» **Exercise brief**: Print everything from the start of the entries down through the line containing "Projede bizden istenenleri", with every line reproduced verbatim. Omit the pictures from the output.

» **Task material**:

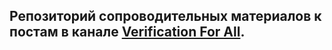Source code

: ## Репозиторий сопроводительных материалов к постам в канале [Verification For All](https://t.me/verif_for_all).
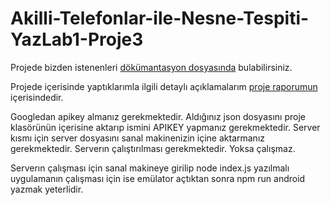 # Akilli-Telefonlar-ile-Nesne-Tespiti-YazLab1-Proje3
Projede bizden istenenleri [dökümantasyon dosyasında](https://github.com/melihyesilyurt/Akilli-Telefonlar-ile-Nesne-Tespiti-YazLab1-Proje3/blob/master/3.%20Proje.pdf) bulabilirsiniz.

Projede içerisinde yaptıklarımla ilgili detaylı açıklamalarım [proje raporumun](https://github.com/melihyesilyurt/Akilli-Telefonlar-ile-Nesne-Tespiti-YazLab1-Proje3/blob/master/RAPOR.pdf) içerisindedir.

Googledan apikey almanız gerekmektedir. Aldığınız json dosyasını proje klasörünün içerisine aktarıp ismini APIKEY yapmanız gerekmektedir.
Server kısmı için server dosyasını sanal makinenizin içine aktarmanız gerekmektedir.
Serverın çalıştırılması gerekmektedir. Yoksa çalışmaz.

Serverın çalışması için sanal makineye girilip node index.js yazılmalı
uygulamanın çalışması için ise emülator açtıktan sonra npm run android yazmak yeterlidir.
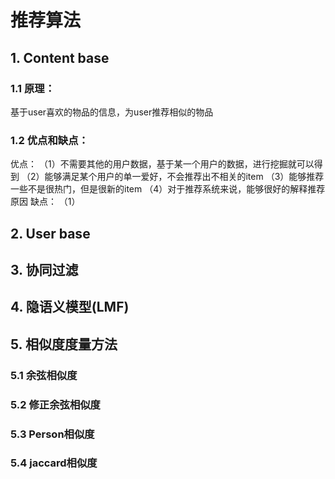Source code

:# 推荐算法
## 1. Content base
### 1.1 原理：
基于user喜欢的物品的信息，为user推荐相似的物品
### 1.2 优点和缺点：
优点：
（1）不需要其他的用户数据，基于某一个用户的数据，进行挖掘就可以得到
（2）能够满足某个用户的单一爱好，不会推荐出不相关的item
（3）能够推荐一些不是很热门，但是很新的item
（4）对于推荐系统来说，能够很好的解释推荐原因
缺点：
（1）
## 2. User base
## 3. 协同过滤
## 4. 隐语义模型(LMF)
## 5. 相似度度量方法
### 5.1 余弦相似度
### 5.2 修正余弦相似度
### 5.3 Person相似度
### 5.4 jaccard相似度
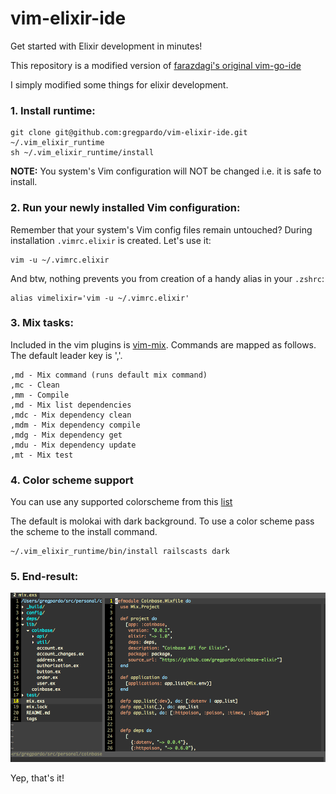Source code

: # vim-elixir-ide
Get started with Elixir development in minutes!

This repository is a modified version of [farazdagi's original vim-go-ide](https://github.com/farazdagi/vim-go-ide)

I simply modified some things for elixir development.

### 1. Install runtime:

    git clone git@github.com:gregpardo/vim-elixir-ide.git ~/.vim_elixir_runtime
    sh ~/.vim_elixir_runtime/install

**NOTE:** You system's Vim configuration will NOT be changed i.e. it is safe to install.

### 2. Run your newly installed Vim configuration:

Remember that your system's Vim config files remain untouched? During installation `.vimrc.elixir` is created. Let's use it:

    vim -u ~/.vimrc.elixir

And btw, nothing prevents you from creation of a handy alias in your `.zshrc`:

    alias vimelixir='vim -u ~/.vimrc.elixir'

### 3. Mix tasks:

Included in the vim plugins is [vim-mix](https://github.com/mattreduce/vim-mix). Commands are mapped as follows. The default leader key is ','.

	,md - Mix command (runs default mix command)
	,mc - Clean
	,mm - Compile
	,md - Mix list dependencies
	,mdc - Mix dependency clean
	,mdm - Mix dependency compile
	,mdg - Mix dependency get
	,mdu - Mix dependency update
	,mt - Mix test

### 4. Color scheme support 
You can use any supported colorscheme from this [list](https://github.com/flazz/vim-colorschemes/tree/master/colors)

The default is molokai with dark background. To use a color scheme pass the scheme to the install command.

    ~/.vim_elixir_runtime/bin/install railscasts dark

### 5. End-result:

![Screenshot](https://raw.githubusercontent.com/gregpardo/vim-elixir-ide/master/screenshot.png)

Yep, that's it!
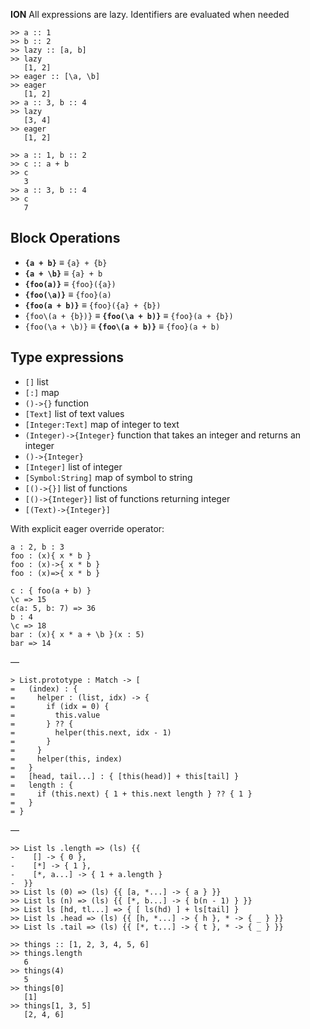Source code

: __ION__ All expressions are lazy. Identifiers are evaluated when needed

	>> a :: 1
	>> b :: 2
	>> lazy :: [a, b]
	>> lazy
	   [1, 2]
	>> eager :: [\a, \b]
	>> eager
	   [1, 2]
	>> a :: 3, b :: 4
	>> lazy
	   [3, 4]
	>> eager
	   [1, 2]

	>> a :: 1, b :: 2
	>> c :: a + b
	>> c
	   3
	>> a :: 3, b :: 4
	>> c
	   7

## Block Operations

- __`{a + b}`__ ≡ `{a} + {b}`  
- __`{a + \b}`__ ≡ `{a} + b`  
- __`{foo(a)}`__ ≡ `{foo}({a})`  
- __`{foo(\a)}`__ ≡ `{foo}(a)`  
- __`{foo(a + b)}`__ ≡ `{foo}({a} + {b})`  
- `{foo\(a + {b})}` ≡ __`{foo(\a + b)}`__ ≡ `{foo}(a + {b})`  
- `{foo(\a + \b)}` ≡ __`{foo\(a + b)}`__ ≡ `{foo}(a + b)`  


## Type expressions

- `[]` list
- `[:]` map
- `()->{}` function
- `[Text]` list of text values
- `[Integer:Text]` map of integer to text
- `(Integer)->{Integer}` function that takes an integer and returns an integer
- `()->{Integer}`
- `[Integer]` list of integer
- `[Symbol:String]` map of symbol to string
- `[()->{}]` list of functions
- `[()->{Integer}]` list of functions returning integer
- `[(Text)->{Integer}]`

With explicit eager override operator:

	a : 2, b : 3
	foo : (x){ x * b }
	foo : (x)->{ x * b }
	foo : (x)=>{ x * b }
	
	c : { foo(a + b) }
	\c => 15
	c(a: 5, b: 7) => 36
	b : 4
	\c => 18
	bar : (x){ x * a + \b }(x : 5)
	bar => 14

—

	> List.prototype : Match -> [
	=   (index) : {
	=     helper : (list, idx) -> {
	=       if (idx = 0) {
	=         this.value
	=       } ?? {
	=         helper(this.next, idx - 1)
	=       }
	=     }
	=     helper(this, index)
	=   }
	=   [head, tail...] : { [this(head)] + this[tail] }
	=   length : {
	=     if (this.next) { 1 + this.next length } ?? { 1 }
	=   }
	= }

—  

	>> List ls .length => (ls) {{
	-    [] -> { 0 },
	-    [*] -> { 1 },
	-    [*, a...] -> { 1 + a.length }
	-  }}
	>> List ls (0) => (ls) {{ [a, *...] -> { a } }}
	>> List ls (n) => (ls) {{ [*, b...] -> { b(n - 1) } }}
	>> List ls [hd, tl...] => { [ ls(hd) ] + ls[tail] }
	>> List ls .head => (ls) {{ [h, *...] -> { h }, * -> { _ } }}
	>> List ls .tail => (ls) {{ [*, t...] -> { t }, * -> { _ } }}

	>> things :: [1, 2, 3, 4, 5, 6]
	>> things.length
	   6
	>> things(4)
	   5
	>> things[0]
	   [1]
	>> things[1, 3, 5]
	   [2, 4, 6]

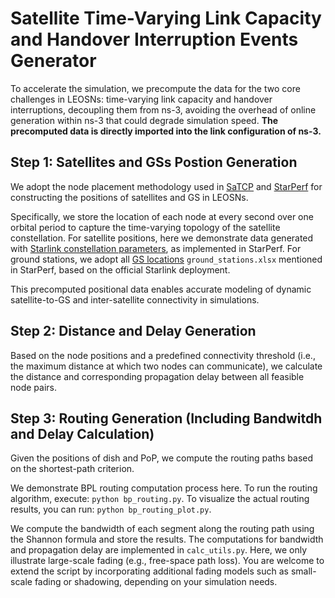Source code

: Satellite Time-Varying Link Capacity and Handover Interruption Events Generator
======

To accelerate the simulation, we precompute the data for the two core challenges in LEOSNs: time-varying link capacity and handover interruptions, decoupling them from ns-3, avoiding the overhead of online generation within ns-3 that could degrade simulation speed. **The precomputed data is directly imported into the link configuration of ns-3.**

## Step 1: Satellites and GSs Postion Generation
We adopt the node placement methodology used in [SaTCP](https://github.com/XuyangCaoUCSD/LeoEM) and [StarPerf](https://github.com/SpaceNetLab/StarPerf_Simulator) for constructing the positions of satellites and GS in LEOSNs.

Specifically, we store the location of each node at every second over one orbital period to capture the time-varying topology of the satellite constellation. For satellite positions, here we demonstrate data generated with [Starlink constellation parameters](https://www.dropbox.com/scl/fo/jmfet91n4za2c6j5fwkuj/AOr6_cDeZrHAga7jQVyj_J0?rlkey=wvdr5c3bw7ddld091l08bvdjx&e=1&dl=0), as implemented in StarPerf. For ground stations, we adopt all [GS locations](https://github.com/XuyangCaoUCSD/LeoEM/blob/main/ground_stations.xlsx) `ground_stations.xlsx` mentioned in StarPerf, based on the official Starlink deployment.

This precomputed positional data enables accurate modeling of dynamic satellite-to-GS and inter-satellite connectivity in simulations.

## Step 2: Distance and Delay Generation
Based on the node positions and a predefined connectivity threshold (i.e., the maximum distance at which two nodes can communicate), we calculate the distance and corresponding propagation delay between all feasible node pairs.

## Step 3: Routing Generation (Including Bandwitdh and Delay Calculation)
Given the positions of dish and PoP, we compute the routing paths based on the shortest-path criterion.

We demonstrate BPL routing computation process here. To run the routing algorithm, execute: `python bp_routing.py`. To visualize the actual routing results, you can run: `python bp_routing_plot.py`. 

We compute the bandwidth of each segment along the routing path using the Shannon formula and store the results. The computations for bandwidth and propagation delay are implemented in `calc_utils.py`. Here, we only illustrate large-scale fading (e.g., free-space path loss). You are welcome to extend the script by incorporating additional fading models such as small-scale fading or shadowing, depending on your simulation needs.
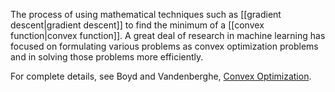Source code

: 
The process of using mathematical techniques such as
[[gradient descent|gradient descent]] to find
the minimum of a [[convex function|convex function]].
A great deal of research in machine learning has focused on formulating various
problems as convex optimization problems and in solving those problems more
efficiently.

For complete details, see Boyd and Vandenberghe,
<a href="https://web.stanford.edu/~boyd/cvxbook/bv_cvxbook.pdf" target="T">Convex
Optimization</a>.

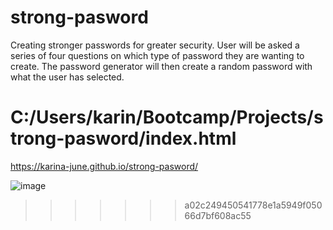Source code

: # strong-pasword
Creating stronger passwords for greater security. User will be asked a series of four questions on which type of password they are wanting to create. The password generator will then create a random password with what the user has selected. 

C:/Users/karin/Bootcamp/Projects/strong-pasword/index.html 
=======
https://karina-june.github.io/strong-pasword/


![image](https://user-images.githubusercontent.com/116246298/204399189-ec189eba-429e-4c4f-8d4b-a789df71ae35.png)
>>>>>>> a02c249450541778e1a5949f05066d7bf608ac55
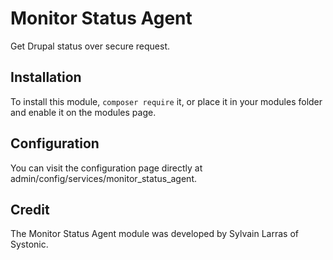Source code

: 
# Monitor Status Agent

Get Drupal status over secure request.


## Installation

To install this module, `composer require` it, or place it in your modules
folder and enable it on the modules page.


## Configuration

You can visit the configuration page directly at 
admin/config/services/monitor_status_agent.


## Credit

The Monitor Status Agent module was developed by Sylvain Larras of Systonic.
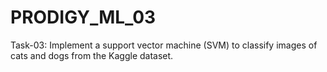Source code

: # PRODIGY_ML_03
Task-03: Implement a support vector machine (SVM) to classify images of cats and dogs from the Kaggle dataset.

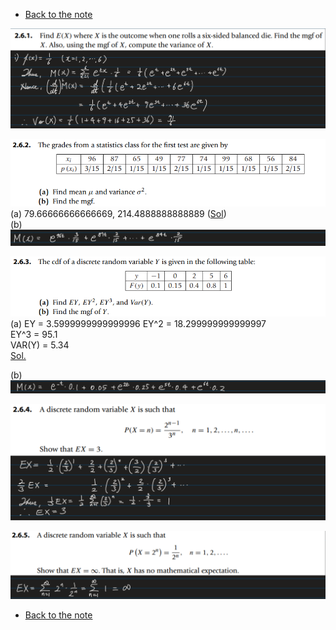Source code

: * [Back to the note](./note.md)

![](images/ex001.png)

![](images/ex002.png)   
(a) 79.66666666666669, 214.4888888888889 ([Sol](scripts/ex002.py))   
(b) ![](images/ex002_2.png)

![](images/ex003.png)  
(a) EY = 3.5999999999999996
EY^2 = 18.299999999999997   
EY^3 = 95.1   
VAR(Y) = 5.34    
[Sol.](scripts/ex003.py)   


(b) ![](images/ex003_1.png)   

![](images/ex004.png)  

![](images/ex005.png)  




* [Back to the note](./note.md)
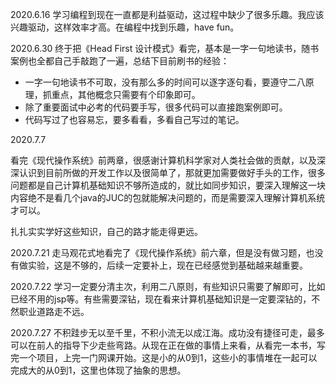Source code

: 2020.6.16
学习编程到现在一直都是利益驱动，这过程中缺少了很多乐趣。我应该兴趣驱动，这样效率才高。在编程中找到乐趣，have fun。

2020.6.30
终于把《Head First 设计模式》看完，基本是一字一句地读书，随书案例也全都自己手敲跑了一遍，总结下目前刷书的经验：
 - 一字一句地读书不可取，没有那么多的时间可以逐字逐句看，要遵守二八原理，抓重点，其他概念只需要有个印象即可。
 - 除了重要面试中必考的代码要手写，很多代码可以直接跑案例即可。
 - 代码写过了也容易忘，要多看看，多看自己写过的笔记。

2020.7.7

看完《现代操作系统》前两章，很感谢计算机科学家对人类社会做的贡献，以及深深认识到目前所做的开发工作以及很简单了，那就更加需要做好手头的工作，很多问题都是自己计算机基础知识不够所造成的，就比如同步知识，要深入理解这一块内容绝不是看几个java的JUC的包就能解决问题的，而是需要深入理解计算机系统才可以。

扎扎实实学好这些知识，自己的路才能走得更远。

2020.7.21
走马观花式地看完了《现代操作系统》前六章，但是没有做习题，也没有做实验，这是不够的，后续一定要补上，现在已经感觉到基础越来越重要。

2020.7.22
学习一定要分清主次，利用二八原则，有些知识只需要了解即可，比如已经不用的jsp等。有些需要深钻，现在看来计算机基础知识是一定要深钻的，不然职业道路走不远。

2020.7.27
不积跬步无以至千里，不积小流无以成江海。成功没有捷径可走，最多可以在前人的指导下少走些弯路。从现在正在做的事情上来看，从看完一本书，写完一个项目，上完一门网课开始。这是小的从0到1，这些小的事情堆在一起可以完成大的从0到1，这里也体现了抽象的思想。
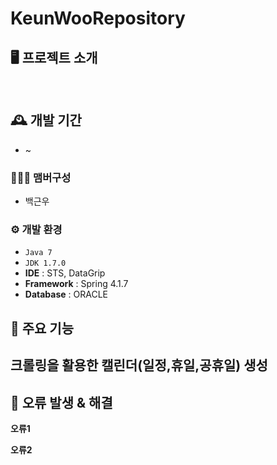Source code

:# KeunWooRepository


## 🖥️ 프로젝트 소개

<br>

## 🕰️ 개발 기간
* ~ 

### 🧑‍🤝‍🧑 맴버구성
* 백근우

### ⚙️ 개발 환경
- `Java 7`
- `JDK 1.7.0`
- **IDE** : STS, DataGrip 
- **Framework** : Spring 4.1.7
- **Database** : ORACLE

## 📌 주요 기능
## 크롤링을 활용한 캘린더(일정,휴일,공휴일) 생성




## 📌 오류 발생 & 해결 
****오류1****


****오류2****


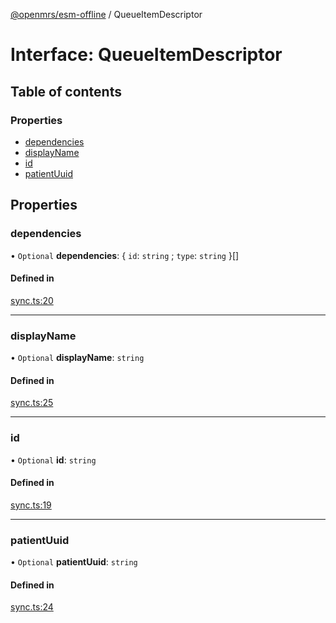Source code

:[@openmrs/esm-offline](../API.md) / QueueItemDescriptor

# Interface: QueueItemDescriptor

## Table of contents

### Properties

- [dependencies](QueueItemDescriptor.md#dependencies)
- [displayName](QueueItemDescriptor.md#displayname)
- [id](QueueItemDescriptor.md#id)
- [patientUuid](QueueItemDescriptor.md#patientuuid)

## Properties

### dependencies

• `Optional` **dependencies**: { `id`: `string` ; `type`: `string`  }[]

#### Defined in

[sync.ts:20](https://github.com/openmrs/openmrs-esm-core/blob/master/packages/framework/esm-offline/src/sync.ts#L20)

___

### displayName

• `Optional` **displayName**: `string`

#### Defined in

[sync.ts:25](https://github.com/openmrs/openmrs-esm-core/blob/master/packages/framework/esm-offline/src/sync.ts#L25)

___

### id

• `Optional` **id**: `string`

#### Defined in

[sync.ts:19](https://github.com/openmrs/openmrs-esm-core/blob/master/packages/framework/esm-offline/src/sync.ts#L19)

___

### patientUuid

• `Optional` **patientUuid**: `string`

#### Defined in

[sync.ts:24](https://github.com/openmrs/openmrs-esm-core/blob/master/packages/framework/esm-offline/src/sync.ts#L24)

» **Problem solution**:
Source code

: ## Репозиторий сопроводительных материалов к постам в канале [Verification For All](https://t.me/verif_for_all).
 # Akilli-Telefonlar-ile-Nesne-Tespiti-YazLab1-Proje3
Projede bizden istenenleri [dökümantasyon dosyasında](https://github.com/melihyesilyurt/Akilli-Telefonlar-ile-Nesne-Tespiti-YazLab1-Proje3/blob/master/3.%20Proje.pdf) bulabilirsiniz.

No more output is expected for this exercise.